Title: Music and the Making of a Civilized Society: Musical Life in Pre-Confederation Nova Scotia, 1815-1867
Authors: Boyd, Michelle
Advisor: Elliott, Robin
Department: Music
Keywords: 19th-century music
Nova Scotia history 19th-century
transatlantic music studies
Maritime history 19th-century
amateur music 19th-century
Canada music history
music social aspects 19th-century
wind bands 19th-century
sheet music publishing 19th-century
piano building 19th-century
music in rural communities
community music
music and society 19th-century
Halifax, Nova Scotia
concert life in 19th-century North America
choral societies 19th-century
piano trade 19th-century
music trade 19th-century
music profession 19th-century
Nova Scotia music
music and character
music and progress
Issue Date: 5-Jan-2012
Abstract: The years 1815 to 1867 marked the first protracted period of peace in Nova Scotia’s colonial history. While the immediate effects of peace were nearly disastrous, these years ultimately marked a formative period for the province. By the eve of Confederation, various social, cultural, political, economic, and technological developments had enabled Nova Scotia to become a mature province with a distinct identity. One of the manifestations of this era of community formation was the emergence of a cosmopolitan-oriented music culture.
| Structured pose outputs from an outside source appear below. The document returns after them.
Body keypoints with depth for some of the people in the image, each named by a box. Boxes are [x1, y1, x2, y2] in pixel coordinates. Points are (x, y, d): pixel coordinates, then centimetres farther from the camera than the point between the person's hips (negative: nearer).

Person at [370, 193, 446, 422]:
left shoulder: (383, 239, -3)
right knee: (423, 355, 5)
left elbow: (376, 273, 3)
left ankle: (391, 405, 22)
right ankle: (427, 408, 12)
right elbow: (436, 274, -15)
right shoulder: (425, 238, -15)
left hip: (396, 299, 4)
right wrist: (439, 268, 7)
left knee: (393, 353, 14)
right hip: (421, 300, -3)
Although Atlantic trade routes ensured that Nova Scotia was never isolated, the colonial progress of the pre-Confederation era reinforced and entrenched Nova Scotia’s membership within the Atlantic World. The same trade routes that brought imported goods to the province also introduced Nova Scotians to British and American culture. Immigration, importation, and developments to transportation and communication systems strengthened Nova Scotia’s connections to its cultural arbiters – and made possible the importation and naturalization of metropolitan music practices. This dissertation examines the processes of cultural exchange operating between Nova Scotia and the rest of the Atlantic World, and the resultant musical life to which they gave rise. The topic of music-making in nineteenth-century Nova Scotia has seldom been addressed, so one of the immediate aims of my research is to document an important but little-known aspect of the province’s cultural history. In doing so, I situate Nova Scotia’s musical life within a transatlantic context and provide a lens through which to view Nova Scotia’s connectivity to a vast network of culture and ideas. After establishing and contextualizing the musical practices introduced to Nova Scotia by a diverse group of musicians and entrepreneurs, I explore how this imported music culture was both a response to and an agent of the formative developments of the pre-Confederation era. I argue that, as Nova Scotia joined the Victorian march of progress, its musicians, music institutions, and music-making were among the many socio-cultural forces that helped to transform a colonial backwater into the civilized province that on 1 July 1867 joined the new nation of Canada.